The unknown quantity of ETF’s allows regulators to disown responsibility for what inevitably will happen when the potentially disastrous domino effect drags down many good stock prices just as now it pulls up many average stocks to well above their justified value. As we roll on without questioning this ETF issue we move ever closer to a 2007 disaster where regulators then failed to understand the CDO craze. When a financial product causes stocks to be priced on money flows (in and out of an index ETF product) rather than on specfic stock’s fundamental valuations then there will be trouble on the horizon and even of more concern is Paul Singer’s statement above. Passive investing threatens the efficent functioning of the market and may lead to more distrust of an essential capital raising vehicle which is for what the stock market was originally created.

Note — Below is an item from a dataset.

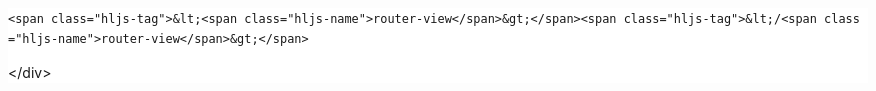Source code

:     <span class="hljs-tag">&lt;<span class="hljs-name">router-view</span>&gt;</span><span class="hljs-tag">&lt;/<span class="hljs-name">router-view</span>&gt;</span>
  <span class="hljs-tag">&lt;/<span class="hljs-name">div</span>&gt;</span>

There seems to be a very dangerous market complacency developing. Here are some figures for you which have been supercharged by manipulation, through interest rate and quantative easing, of asset prices by governments worldwide. The ETF market has exploded in size with more than $4tn in assets under management and $3tn in the US alone. The growth of quantitative and passive strategies now account for some 60% of US equity asset management up from 30% a decade ago according to ETFGI a London based consultancy.
But let’s not ignore the opinions of the providers. Martin Small head of US IShares said “suggestions that ETF’s are driving up the stock market or hindering efficient price discovery is fundamentally wrong and not supported by the data. ETF’s were having a profoundly positive impact, helping many more retail investors gain access to robust low-cost investment portfolio’s”. And that is of course true but whether that proves to be a good thing or not will be truly tested in the next market correction.
There is an amazing complacency in the EFT market that everything will be all right. This is the dangerous comfort investors favour until things go wrong which as history tells they inevitably will when a bubble such as the ETF one explodes. It is too big to ignore as the figures above suggest. Also characterising this danger is the proliferation of new products such as the inverse VIX. This is now the 34th most traded ETF and eclipses volumes in stocks such as Chevron and Pfizer. Shouldn’t this ring warning bells?
Complacency is also showing up in the heavy skew towards the FAANG stocks as they pile higher and higher, stretching valuations without generating profits or returns to investors apart from this never ending growth spiral. This is something we know can’t continue and no its not “different this time”. This is not dissimilar to the race for market share that bred the Internet bust. We can also point to the charts of the Dow Jones, the S&P 500 and the NASDAQ. I have never seen anything like it. The straight line appreciation confirms a sustained money flow ‘effect’ rather than the natural ebb and flows of changing stock market valuations driven by the natural discourse of ideas and opinions.
The Stockradar approach is to deal with any market situation as it arises by being alert and vigilant and always understanding where and when you need to protect a position.